We examined comparative studies of behavioral interventions for improving use of dual methods of contraception. Dual-method use refers to using condoms as well as another modern contraceptive method. Our intent was to identify effective interventions for preventing pregnancy as well as HIV/STI transmission.
Through January 2014, we searched MEDLINE, CENTRAL, POPLINE, EMBASE, COPAC, and Open Grey. In addition, we searched ClinicalTrials.gov and ICTRP for current trials and trials with relevant data or reports. We examined reference lists of pertinent papers, including review articles, for additional reports.
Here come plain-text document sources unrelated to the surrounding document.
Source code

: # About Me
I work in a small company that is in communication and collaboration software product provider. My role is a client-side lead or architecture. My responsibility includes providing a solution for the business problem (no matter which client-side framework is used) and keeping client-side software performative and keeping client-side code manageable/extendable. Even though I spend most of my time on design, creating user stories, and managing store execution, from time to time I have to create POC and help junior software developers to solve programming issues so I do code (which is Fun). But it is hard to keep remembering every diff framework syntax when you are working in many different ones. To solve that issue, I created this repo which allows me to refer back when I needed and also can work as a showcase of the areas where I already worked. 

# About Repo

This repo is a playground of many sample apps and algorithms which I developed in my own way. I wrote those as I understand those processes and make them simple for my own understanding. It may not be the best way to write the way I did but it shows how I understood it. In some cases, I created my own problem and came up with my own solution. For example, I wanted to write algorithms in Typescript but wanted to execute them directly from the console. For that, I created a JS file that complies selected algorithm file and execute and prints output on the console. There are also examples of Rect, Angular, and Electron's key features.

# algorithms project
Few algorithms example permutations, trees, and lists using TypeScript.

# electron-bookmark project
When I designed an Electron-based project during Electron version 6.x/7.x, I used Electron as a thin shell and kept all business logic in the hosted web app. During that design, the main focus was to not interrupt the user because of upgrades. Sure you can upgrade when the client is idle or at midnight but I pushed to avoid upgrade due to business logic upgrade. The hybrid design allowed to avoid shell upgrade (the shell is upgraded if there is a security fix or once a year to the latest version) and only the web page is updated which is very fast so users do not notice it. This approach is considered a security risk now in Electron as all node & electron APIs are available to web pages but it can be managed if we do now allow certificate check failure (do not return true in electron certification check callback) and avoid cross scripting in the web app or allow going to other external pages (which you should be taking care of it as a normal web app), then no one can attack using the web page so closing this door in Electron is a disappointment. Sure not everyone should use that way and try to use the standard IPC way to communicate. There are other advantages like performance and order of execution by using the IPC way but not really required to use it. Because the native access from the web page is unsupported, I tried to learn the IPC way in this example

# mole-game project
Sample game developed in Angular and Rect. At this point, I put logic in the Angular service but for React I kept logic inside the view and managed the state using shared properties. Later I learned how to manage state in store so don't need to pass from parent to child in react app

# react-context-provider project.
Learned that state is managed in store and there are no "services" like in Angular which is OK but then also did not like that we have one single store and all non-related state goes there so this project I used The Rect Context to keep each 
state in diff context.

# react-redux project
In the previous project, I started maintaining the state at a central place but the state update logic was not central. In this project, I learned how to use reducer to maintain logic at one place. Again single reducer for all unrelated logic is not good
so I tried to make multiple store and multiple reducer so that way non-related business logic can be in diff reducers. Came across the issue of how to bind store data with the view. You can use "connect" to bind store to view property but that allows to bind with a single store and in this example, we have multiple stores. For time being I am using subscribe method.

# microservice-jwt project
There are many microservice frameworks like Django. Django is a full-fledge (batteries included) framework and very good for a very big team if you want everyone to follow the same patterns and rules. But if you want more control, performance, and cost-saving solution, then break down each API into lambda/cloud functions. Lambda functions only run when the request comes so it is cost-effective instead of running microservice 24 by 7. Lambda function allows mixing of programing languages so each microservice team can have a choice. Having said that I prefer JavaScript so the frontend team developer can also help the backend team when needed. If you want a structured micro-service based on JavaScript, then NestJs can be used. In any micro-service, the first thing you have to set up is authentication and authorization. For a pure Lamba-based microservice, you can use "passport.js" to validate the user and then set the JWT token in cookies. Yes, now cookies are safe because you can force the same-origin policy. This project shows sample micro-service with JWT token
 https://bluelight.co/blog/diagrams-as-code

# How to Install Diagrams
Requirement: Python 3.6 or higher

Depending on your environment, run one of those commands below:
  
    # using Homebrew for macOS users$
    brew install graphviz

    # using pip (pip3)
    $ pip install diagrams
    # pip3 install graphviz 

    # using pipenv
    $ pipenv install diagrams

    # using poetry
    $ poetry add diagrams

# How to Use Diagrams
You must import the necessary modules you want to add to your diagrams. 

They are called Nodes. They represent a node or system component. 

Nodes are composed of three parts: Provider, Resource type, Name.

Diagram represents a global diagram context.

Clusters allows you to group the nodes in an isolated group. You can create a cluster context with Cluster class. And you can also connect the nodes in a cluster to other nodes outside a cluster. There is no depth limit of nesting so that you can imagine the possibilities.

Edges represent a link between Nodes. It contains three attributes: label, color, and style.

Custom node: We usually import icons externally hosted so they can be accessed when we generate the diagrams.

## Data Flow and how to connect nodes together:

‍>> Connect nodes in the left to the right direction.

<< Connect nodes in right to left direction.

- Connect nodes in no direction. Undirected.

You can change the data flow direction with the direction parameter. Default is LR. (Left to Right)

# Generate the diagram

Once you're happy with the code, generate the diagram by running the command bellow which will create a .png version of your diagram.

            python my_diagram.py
Studies could be either randomized or non-randomized. They examined a behavioral intervention with an educational or counseling component to encourage or improve the use of dual methods, i.e., condoms and another modern contraceptive. The intervention had to address preventing pregnancy as well as the transmission of HIV/STI. The program or service could be targeted to individuals, couples, or communities. The comparison condition could be another behavioral intervention to improve contraceptive use, usual care, other health education, or no intervention.
Studies had to report use of dual methods, i.e., condoms plus another modern contraceptive method. We focused on the investigator’s assessment of consistent dual-method use or use at last sex. Outcomes had to be measured at least three months after the behavioral intervention began.
Two authors evaluated abstracts for eligibility and extracted data from included studies. For the dichotomous outcomes, the Mantel-Haenszel odds ratio (OR) with 95% CI was calculated using a fixed-effect model. Where studies used adjusted analysis, we presented the results as reported by the investigators. No meta-analysis was conducted due to differences in interventions and outcome measures.
We identified four studies that met the inclusion criteria: three randomized controlled trials and a pilot study for one of the included trials. The interventions differed markedly: computer-delivered, individually tailored sessions; phone counseling added to clinic counseling; and case management plus a peer-leadership program. The latter study, which addressed multiple risks, showed an effect on contraceptive use. Compared to the control group, the intervention group was more likely to report consistent dual-method use, i.e., oral contraceptives and condoms. The reported relative risk was 1.58 at 12 months (95% CI 1.03 to 2.43) and 1.36 at 24 months (95% CI 1.01 to 1.85). The related pilot study showed more reporting of consistent dual-method use for the intervention group compared to the control group (reported P value = 0.06); the investigators used a higher alpha (P < 0.10) for this pilot study. The other two trials did not show any significant difference between the study groups in reported dual-method use or in test results for pregnancy or STIs at 12 or 24 months.